Start of Data excerpts

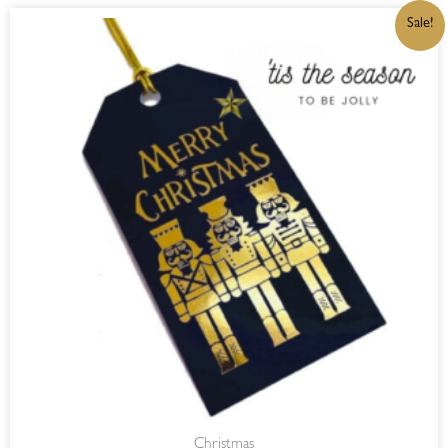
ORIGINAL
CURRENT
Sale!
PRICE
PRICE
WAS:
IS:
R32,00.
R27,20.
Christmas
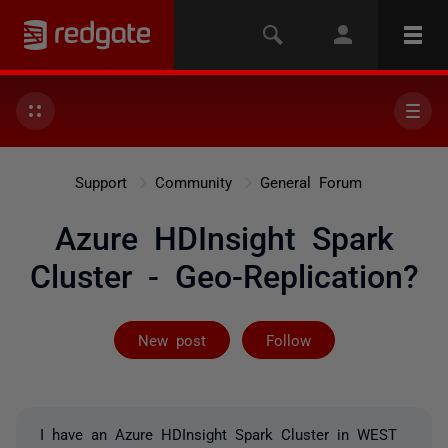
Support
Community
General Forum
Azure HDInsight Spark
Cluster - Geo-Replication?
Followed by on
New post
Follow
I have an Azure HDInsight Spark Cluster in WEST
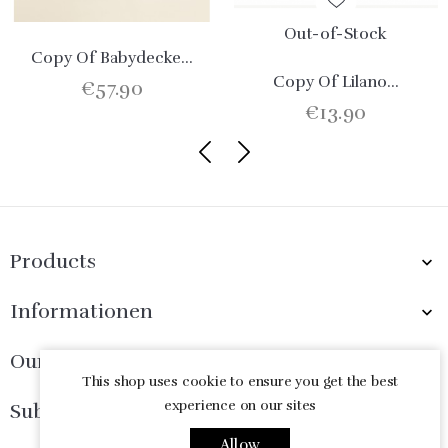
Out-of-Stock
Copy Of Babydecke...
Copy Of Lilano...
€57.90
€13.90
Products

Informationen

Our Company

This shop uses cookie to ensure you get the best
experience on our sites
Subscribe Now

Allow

End of Data excerpts
Start of Data excerpts

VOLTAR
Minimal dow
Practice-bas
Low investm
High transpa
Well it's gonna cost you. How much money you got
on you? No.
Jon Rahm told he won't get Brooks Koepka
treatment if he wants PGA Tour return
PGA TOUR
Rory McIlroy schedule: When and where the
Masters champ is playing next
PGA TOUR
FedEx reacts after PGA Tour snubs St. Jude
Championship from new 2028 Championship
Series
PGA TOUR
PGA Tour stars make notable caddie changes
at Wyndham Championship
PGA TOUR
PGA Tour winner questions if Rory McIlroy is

End of Data excerpts

Set down, exactly as they stand above, the lines starting with the line with "at Wyndham Championship" and going on through the line with "PGA Tour winner questions if Rory McIlroy is", and no others.

§ **Expected output**:
at Wyndham Championship
PGA TOUR
PGA Tour winner questions if Rory McIlroy is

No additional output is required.